Soon, the other sailors arrived, and those of us in Picos were supposed to sail a triangle between the pink buoy, white buoy and a red buoy that was closer to the channel. My first attempt to complete the triangular course went fairly smoothly. I had to tack a few times to get upwind to the red buoy. The next time I was heading for the red buoy, I’d managed to sail a bit off course so that a large trimaran was in my way, and I realized that I was going to have to tack to avoid the big boat.
Before I tacked, I observed the trimaran’s anchor rope and thought that I would clear it. I didn’t. My daggerboard got caught, and I was stuck. Thankfully, one of my recent assignments at work had been editing Alison’s children’s novel, The Eye of the Storm, and I recalled when the young protagonist Ben got tangled in a buoy rope and his friend Charlie rescued him. She instructed the boy to pull up the daggerboard to clear what was caught beneath. I followed Charlie’s instructions and pulled out the board and set it in the boat then I was free to float away—straight between two hulls of the 60’ trimaran Grand Oasis.
The Pico’s mast butted against the edge of the trampoline and kept me from sailing under it. Of course, this wasn’t one of those times when the owner was away and ignorant of my entanglement. He arrived in his RIB and towed me out from between the hulls. But I didn’t have my daggerboard in, so I couldn’t exactly steer away. Instead, I banged against the starboard hull. He yelled at me to push away from his yacht, but Alison, who had arrived in the RIB, calmly advised me that my little plastic Pico wasn’t going to hurt his big boat and that I needed to reinsert my centre board, push my tiller out until I caught some wind and sail away. I did.
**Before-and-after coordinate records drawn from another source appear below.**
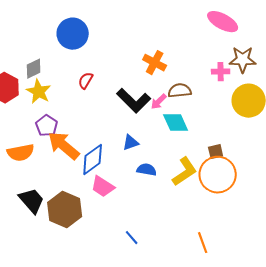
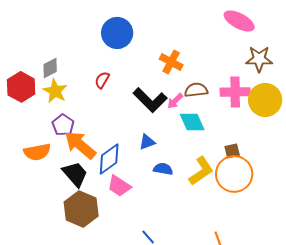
blue circle: (73, 34) -> (117, 33), moved
pink cross: (221, 72) -> (235, 92), moved, size x1.6
black trapezoid: (32, 201) -> (75, 174), moved

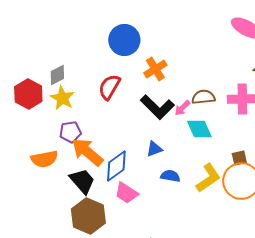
orange cross: (171, 62) -> (155, 69), moved, turned 30
red semicircle: (102, 80) -> (109, 87), size x1.5
purple pentagon: (63, 125) -> (70, 132), turned 30

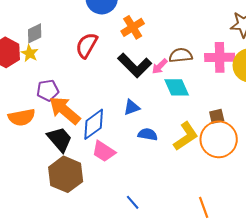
yellow star: (62, 98) -> (30, 53), moved, size x0.7

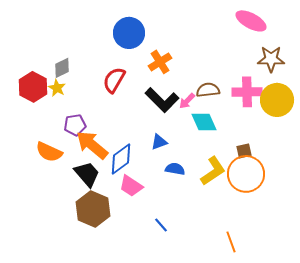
orange semicircle: (22, 117) -> (49, 152), turned 36
blue line: (133, 202) -> (161, 225), moved

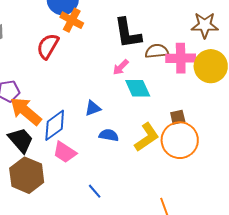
orange cross: (160, 62) -> (72, 20), moved, turned -30
brown semicircle: (208, 90) -> (157, 51), moved
black L-shape: (162, 100) -> (128, 33), moved, turned 36

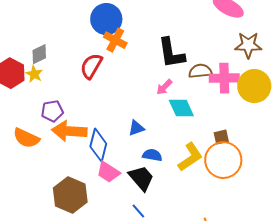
orange arrow: (26, 111) -> (69, 131), turned -36
blue diamond: (55, 125) -> (98, 145), turned -40
black trapezoid: (21, 140) -> (141, 178), moved

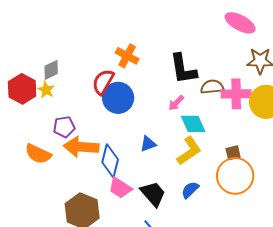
blue circle: (106, 19) -> (118, 98), moved
blue semicircle: (152, 155) -> (190, 190), moved, turned -54
yellow L-shape: (190, 157) -> (189, 151), moved

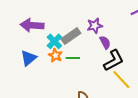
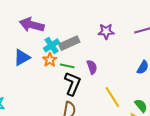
purple star: (95, 26) -> (106, 31), moved
purple semicircle: (105, 42) -> (92, 67), moved
black L-shape: (114, 60) -> (72, 84), moved, turned -50

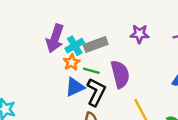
purple arrow: (32, 25) -> (55, 38), moved, turned -90
blue triangle: (22, 58) -> (75, 87), moved
purple semicircle: (92, 67) -> (120, 74), size x1.6

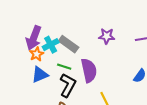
gray rectangle: (96, 44) -> (69, 44), turned 54
orange star: (72, 62) -> (37, 54), moved
blue triangle: (75, 87) -> (40, 75), moved

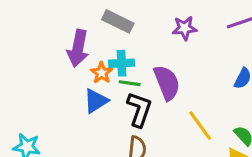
gray rectangle: (69, 44) -> (118, 21), moved
cyan cross: (51, 45) -> (122, 63), moved, turned 35
orange star: (37, 54) -> (102, 73), moved

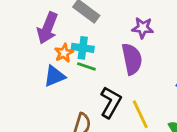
purple semicircle: (167, 83) -> (132, 59), moved
black L-shape: (139, 109) -> (111, 102), moved

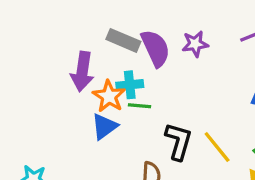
orange star: (64, 53) -> (109, 96), size x1.4
purple semicircle: (132, 59) -> (156, 48), moved

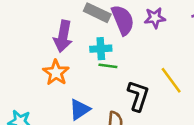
orange star: (109, 96) -> (56, 73), moved
blue triangle: (104, 126) -> (80, 109), moved
yellow line: (217, 147) -> (171, 80), moved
Another lesson. After that, Alison prompted me to follow behind the rib with the Pico, and I somehow managed to do so, tacking whenever I needed to stay in the path of her zigzagging wake. As in previous lessons, once I sailed without thinking too much, I followed my instincts and felt like I’d gotten the hang of it. My confidence returned as I skippered the boat solo around Manuel Reef. I still haven’t quite figured out the wind thing yet, but I’ll get the hang of it the more I sail. One last lesson involved the boys coming over to me in the RIB and tipping the boat over—to address my fear of capsizing. I enjoyed righting the boat by using my body weight on the daggerboard. Then they mentioned something about learning how to climb in the boat from the dagger board, all in one fluid motion as I set the boat upright, but that sounded a bit too graceful for this clumsy sailor.